Seandainya pohon pohon di bumi ini menjadi pena dan lautan menjadi tinta, ditambahkan kepadanya tujuh lautan lagi setelah keringnya, niscaya tidak akan habis habisnya dituliskan kalimat Allah.
Suatu kenikmatan yang diberikan sang maha pengasih menuai di bumi ini, kisah cinta mereka berlanjut menuju tanah suci Mekah.
Sore itu suasana bandara udara Soekarno-Hatta sedikit padat. Zahra duduk dengan cup choco latte ditangannya. Tatapannya memandang para pramugari yang hilir mudik di sana. Dia teringat akan cita citanya yang kandas karena keinginan kedua orangtuanya.
Tersirat sebuah senyuman di wajah cantiknya, begitu indah jalan hidup ini, seandainya dia tidak mengikuti keinginan kedua orangtuanya mungkin dia tidak akan bertemu dengan Ali atau Shofi sahabat karib yang telah di tinggalkannya bertahun tahun lalu.
Ibaratkan sedikit air yang membuat musafir meredakan rasa hausnya. Jika sedikit air saja bisa meredakan kehausan mengapa harus meminta lebih yang bisa menenggelamkan. Syukuri saja setiap kejadian dalam hidup ini, sejatinya semua hanyalah titipan yang sewaktu waktu akan kembali kepada pemiliknya.
"Zahra apa yang sedang kau pikirkan?". Tanya Ali yang sedari tadi memperhatikan Zahra melamun.
"Tidak ada, hanya teringat akan cita citaku dulu".
"Maksud mu pramugari?".
Zahra melirik Ali dan tersenyum lugu "Ah sudahlah jangan dibahas lagi".

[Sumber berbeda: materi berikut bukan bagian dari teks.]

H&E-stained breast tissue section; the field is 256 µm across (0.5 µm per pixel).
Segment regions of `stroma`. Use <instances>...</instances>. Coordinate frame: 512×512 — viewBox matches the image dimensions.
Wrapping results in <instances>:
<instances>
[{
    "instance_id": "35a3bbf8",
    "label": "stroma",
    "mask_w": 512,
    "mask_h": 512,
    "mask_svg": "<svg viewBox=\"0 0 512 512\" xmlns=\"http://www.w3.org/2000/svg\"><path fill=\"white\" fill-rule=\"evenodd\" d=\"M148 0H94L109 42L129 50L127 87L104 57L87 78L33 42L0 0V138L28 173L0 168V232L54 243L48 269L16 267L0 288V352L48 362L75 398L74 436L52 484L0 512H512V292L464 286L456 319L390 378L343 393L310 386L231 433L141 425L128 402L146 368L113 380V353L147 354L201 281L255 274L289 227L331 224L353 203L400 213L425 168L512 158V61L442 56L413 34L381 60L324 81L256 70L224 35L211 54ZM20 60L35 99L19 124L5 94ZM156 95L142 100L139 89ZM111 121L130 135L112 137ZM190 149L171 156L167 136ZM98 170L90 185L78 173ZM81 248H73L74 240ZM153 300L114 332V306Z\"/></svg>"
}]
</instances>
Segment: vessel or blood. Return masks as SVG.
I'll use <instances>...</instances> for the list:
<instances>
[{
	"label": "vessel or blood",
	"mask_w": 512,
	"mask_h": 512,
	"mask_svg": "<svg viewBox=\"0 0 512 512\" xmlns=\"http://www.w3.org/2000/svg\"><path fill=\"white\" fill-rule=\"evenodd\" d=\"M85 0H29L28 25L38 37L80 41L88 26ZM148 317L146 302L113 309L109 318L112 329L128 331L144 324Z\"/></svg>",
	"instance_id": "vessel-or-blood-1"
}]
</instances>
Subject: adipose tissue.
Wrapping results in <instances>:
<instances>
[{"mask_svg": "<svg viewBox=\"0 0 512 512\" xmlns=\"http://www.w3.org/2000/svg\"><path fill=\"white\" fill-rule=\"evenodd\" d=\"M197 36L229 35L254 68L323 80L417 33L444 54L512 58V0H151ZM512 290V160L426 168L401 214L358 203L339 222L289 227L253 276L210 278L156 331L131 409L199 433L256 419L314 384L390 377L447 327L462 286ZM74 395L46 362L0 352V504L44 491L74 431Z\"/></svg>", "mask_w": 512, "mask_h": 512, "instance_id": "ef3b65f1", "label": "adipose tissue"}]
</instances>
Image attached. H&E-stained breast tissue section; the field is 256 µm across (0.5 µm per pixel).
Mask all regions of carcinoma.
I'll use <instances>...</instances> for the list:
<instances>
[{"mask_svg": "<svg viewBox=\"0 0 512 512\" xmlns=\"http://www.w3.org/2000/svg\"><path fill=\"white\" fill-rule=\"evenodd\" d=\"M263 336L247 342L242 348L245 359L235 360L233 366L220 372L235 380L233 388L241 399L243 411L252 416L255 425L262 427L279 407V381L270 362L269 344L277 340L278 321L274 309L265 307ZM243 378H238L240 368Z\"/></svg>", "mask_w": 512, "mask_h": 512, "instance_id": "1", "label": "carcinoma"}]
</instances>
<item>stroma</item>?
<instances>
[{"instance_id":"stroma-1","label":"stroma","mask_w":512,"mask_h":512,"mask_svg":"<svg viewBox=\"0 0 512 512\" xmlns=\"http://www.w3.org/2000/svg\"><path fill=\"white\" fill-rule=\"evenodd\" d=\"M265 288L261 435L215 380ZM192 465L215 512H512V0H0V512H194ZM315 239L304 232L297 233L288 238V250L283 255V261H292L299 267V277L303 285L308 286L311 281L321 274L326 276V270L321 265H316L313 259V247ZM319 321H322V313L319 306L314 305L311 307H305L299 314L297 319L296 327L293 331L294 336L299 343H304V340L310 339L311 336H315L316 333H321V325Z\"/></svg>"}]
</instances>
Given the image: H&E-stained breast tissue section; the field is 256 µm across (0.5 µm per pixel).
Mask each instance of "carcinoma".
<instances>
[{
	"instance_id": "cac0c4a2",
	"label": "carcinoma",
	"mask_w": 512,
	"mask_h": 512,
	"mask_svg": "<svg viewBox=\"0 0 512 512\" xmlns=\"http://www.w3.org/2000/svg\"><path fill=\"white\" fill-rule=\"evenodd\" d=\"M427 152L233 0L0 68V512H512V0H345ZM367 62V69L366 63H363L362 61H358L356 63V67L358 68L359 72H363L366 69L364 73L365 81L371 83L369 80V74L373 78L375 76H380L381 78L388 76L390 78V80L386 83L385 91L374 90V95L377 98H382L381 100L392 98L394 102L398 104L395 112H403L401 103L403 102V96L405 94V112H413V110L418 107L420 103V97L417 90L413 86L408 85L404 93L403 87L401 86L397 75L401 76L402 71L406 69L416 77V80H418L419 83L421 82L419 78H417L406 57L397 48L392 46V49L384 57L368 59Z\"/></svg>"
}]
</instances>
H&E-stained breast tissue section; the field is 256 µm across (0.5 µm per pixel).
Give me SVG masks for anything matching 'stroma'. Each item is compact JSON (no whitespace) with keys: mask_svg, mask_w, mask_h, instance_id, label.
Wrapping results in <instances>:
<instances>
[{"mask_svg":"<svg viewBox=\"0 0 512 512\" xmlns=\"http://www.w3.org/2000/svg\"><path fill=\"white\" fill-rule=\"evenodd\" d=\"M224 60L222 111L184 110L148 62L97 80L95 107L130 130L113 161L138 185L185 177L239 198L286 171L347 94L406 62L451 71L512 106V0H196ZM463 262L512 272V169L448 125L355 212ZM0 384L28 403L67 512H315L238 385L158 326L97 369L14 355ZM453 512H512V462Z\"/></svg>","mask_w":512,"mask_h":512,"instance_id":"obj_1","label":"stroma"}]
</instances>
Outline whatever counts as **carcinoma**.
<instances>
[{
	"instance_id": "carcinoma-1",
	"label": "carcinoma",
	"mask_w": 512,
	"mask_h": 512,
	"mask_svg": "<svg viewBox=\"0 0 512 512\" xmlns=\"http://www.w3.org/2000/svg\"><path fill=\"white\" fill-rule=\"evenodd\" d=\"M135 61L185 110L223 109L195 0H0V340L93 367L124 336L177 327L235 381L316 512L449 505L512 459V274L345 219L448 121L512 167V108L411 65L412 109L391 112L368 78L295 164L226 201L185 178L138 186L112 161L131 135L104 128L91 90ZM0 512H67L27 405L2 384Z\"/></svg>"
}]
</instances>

Tatapannya beralih menatap Nathan dan Aisyah, dia merasa tidak tertarik untuk membahas topik masa lalunya. Ali mengerti dan tersenyum sambil menikmati sepoian angin bandara.
"Aku ingin menyanyikan sebuah lagu untukmu". Nathan terus saja mengganggu Aisyah.
Aisyah masih terlihat tenang sambil sesekali menyingkap cadarnya menikmati keripik. Dia tampak tidak tertarik akan tawaran Nathan.
"Sekali saja". Bujuk Nathan.
"Gak, apaan sih".
"Gratis". Nathan memasang senyum evilnya.
"Tidak mau, kau ini berisik sekali". Ucap Aisyah kesal.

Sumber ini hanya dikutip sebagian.